Our Coast, Our Delta: LSU and Tulane Researchers Chart the Future of the Bird’s Foot

May 31, 2023

Sam Bentley wearing life vest

Sam Bentley

LSU’s Sam Bentley, professor and Billy and Ann Harrison Chair in Sedimentary Geology, and Mead Allison, professor of river-coastal science and engineering at Tulane University, have been asked by the National Academies Gulf Research Program to lead a large multi-university five-year effort to chart the future of the Bird’s Foot Delta, which surrounds the very end of the Mississippi River as it enters the Gulf of Mexico. Together, they will explore policy and socio-economic implications of future potential changes to the delta, and help create a more diverse coastal research workforce.

On Wednesday, May 31, Bentley and Allison will lead a session to talk about this work on the opening day of the State of the Coast conference in New Orleans.

LSU geology students Sarah Lester and Nathan Figueredo are part of the big team.

“I am researching what the future holds by testing sediment in coastal wetlands,” Lester said. “This will help us understand how the seabed is changing and how much land loss is occurring. It’s crucial knowledge because of how much Louisiana’s communities, wildlife, recreation and economy all revolve around this delta.
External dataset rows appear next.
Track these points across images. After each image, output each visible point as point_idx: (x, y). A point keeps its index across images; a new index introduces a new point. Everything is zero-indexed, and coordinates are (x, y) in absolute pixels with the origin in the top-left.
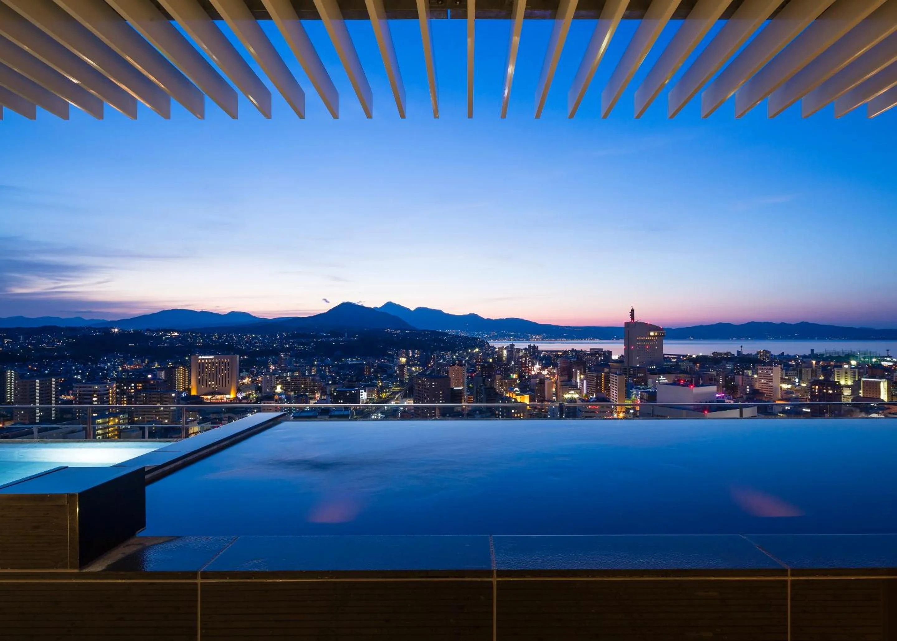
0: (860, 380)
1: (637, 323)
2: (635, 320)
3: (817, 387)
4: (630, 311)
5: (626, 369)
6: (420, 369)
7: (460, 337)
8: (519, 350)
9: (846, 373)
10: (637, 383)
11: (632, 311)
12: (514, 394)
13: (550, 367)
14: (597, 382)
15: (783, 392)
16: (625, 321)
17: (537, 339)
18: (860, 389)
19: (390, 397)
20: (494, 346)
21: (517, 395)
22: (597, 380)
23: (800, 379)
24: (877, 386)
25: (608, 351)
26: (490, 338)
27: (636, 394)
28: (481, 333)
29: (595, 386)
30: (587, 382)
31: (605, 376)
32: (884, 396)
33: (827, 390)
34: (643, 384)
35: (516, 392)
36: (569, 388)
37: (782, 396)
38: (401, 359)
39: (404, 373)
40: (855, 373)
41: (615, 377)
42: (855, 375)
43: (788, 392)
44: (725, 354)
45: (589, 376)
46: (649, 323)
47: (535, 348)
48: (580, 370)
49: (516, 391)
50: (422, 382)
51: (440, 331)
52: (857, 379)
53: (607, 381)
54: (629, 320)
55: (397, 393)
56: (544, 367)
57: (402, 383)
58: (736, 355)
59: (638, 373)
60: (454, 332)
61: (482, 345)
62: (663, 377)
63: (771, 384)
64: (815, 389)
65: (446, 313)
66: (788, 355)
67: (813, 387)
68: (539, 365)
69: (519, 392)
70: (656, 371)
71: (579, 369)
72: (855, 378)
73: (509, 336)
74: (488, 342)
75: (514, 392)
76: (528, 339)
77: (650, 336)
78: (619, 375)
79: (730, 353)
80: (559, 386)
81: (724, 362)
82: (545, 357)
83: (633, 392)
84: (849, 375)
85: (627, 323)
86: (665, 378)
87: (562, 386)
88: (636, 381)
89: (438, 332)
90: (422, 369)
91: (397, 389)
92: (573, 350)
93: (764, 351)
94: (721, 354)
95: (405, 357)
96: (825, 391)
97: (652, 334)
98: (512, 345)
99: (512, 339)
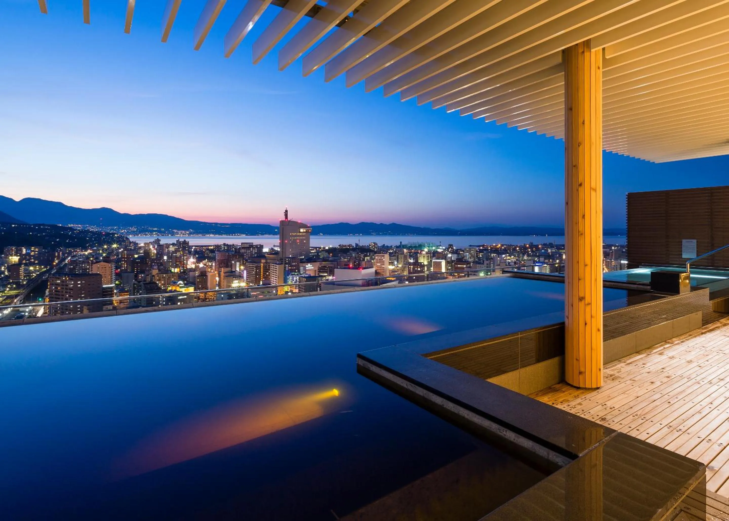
0: (431, 261)
1: (290, 221)
2: (289, 219)
3: (412, 267)
4: (285, 212)
5: (283, 259)
6: (41, 269)
7: (91, 232)
8: (168, 246)
9: (424, 257)
10: (292, 271)
12: (177, 287)
13: (205, 260)
14: (256, 272)
15: (391, 272)
16: (280, 220)
17: (184, 234)
18: (431, 266)
19: (4, 302)
20: (135, 242)
21: (181, 287)
22: (256, 270)
23: (398, 262)
24: (439, 264)
25: (260, 245)
26: (128, 233)
27: (292, 280)
28: (117, 229)
29: (254, 275)
30: (247, 272)
31: (263, 266)
32: (443, 270)
33: (417, 268)
34: (297, 271)
35: (180, 286)
36: (233, 278)
37: (390, 275)
38: (10, 258)
39: (20, 274)
40: (428, 257)
41: (276, 266)
42: (428, 258)
43: (393, 271)
44: (348, 246)
45: (249, 266)
46: (299, 222)
47: (185, 243)
48: (240, 261)
49: (180, 284)
50: (62, 281)
51: (60, 225)
52: (429, 261)
53: (267, 269)
55: (16, 296)
56: (199, 260)
57: (19, 286)
58: (355, 247)
59: (293, 262)
60: (79, 227)
61: (121, 240)
62: (310, 265)
63: (383, 266)
64: (411, 268)
65: (69, 205)
66: (387, 246)
67: (410, 267)
68: (193, 258)
69: (183, 285)
70: (305, 260)
71: (238, 261)
72: (428, 260)
73: (152, 232)
74: (128, 237)
75: (178, 286)
76: (173, 234)
77: (300, 232)
78: (278, 264)
79: (351, 245)
80: (222, 277)
81: (351, 252)
82: (196, 252)
83: (289, 278)
84: (425, 258)
85: (282, 222)
86: (311, 266)
87: (227, 276)
88: (290, 269)
89: (59, 226)
90: (44, 268)
91: (13, 292)
92: (224, 244)
93: (374, 243)
94: (346, 246)
95: (16, 255)
96: (416, 269)
97: (302, 230)
98: (158, 241)
99: (155, 234)
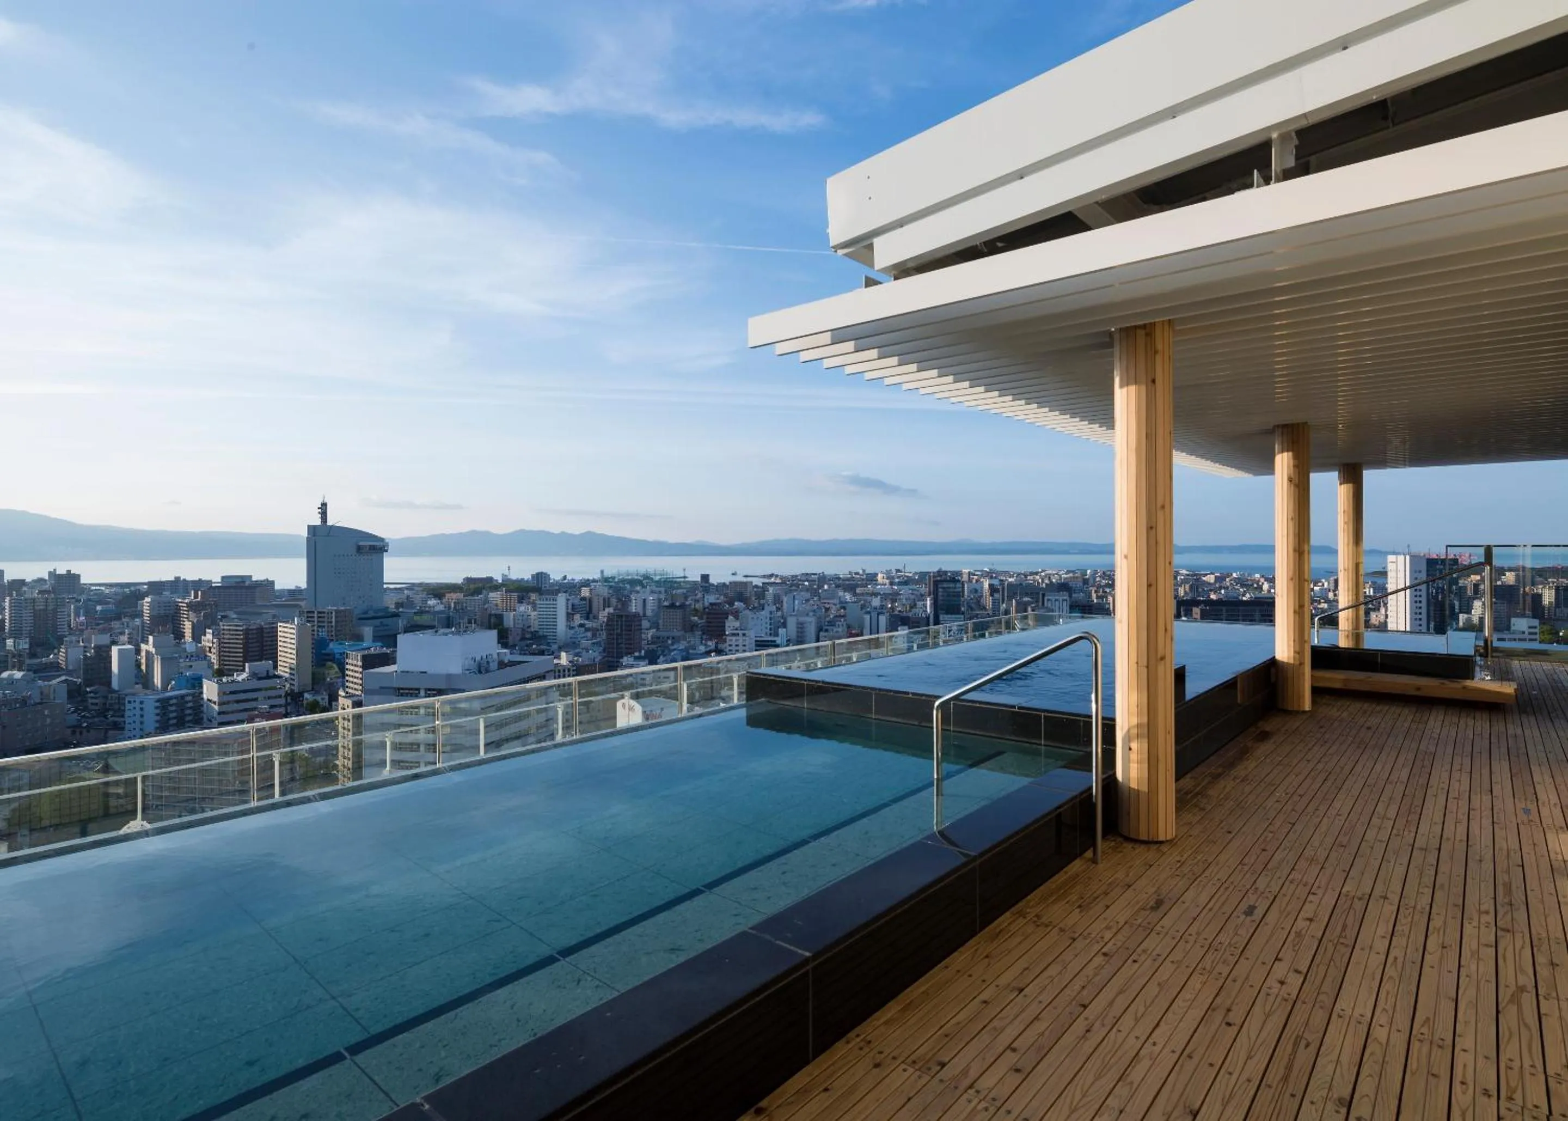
1: (333, 527)
2: (330, 523)
4: (319, 506)
11: (324, 506)
16: (310, 524)
22: (247, 637)
41: (291, 629)
54: (318, 522)
58: (501, 581)
70: (372, 613)
78: (299, 624)
79: (490, 577)
81: (485, 592)
85: (311, 529)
Personally, the research is important to me because I want to help protect and restore one of the largest and most important estuary systems in the world.”

“My research is focused on a sediment lobe of the Mississippi River Delta Front where the WWII shipwreck of the SS Virginia rests,” Figueredo said. “Since the SS Virginia is a protected archeological site, it places territorial restrictions on fisheries and oil infrastructure near the area. Tracking the shipwreck will allow us to protect a piece of history while advancing marine archeological research and conservation.”

Sarah Lester with another student

Sarah Lester with a fellow student

Nathen Figueredo wearing life vest

Nathen Figueredo


The effort is called the Mississippi River Delta Transition Initiative. The team includes 12 regional universities, the Water Institute of the Gulf, the Louisiana Universities Marine Consortium and a large community of stakeholders, including the Louisiana Coastal Protection and Restoration Authority and the U.S. Army Corps of Engineers.

As the Bird’s Foot Delta region experiences rapid physical changes, understanding the rates, intensity and consequences of impacts like sea level rise, subsidence, land loss, ecological health, channel shoaling and other processes is critical in building a resilient coastline and protecting Gulf ecosystems.

“This as a once-in-a-lifetime opportunity to help lead a transformative research effort to support our vital coastal communities, economies and ecosystems,” Bentley said.

“Introducing the Mississippi River Delta Transition Initiative,” led by Samuel Bentley, professor and Billy and Ann Harrison Chair in Sedimentary Geology, and Mead Allison of Tulane, will feature panelists George Xue, associate professor of oceanography and coastal sciences at LSU, and Carol Wilson, associate professor of deltaic wetland sedimentology and geomorphology at LSU, along with Tulane’s Ehab Meselhe and Barb Kleiss, on Wednesday, May 31, at 1:30-3 p.m. in room 204.